Kar’Rok looked askance at the large human woman. “I could never live in an established city, especially a human one. I live in the nearby jungle where only a few can find me when I am needed.”
“Do your people live near Borne’s Landing as well?”
“Once, but they moved deeper within the jungle when humans began arriving. The sea holds little for us so they deemed it unnecessary to engage in conflict. The humans are fortunate for that.”
“So you do not live with your people then?”
“No,” came Kar’Rok’s clipped answer.
“Why did you leave them?”
“It is personal,” the elf replied curtly then turned away leaving no doubt that the conversation was over.
Maude got up and sat next to Borik.
“I’ve never seen you so chatty before, Maude,” Borik commented, raising one bushy eyebrow.
Maude narrowed her eyes at the dwarf’s insinuation. “I thought it would be important to learn more about this jungle we are traveling through.”
“Oh right, the jungle. I can see how knowing where he lives and why he left his people and such could be vitally important to our mission.”
“We should know about the person that we have entrusted our mission and possibly our lives to!” Maude hissed in aggravation.
Borik nodded his head enthusiastically. “Oh I agree, Maude. It’s just too bad he cut you off before you could ask him how he got such big muscles and just how much of his body was covered with them tattoos.”
The dwarf’s laughter was cut short as Maude knocked him backwards off the log they sat on with a vicious backhanded blow. The crushing strike caught Borik in the chest and sent him sprawling to the dirt with just his booted feet sticking up over the top of the log. Maude jumped up and stalked over to the tarp they had strung between the trees to provide shelter in case of rain while Borik’s snickering sounded behind her as she went to bed.

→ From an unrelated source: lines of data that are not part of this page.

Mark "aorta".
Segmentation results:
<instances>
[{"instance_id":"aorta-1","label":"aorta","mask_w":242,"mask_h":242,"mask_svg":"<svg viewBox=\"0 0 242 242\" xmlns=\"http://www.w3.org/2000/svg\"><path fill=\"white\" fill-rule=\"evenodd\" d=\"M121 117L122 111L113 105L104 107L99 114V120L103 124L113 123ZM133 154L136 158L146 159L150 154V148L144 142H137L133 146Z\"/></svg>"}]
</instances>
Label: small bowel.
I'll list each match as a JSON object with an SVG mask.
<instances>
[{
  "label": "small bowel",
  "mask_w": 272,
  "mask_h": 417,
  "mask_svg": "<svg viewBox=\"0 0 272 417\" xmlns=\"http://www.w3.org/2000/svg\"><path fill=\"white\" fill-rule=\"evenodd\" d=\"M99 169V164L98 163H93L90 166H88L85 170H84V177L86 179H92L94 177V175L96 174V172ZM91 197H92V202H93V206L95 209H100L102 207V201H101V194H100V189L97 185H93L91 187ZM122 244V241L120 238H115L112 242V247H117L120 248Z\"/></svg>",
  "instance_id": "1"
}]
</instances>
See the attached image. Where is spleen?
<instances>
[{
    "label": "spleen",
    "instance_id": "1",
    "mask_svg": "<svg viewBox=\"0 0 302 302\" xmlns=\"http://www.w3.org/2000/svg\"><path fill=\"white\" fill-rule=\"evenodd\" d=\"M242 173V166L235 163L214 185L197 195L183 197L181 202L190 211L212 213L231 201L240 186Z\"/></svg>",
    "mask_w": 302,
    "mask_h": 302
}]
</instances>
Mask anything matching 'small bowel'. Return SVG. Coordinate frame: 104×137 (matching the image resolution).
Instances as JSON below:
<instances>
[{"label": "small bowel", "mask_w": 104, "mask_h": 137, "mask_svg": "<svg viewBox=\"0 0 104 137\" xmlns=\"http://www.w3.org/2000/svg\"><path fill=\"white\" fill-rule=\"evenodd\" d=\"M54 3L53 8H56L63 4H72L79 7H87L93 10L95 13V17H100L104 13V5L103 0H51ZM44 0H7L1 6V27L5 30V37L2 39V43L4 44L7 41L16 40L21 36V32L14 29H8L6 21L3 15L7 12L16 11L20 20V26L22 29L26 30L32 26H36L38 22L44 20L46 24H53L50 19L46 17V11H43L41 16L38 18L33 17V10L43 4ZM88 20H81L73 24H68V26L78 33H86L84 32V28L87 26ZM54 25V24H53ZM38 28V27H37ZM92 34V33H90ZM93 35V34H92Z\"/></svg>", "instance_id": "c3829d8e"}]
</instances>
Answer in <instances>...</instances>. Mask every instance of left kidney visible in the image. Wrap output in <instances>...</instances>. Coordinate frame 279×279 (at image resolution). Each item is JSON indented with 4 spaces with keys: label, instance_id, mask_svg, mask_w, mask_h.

They were fortunate to have erected the shelters as the pounding rain found its way through the dense canopy overhead that night. Fortunately, they had brought in the clothes they had hung near the fire. It took only minutes for the rain to inundate the jungle floor and extinguish their fire. When morning came, the rainfall turned to a thick, ground-covering mist just as they had seen the morning they left Borne’s Landing.
It did not take long for the hot sun to burn away the morning fog and it once more became hot and humid. Following Kar’Rok’s advice, they drank plenty of water to keep from becoming dehydrated as sweat streamed out of every pore in an attempt to cool their armor-laden bodies. Maude thought for a moment that it might be best to go without the hot heavy armor but thought better of it when she recalled their guide’s description of the fleshreavers that stalked the jungle.
The air became thick with the scent of decaying meat. Maude and her group looked around for the carrion that must be the source. What they found however was a massive plant with a single bell-shaped flower nearly as wide as a man was tall. Borik peered at the thick liquid inside and took a sniff.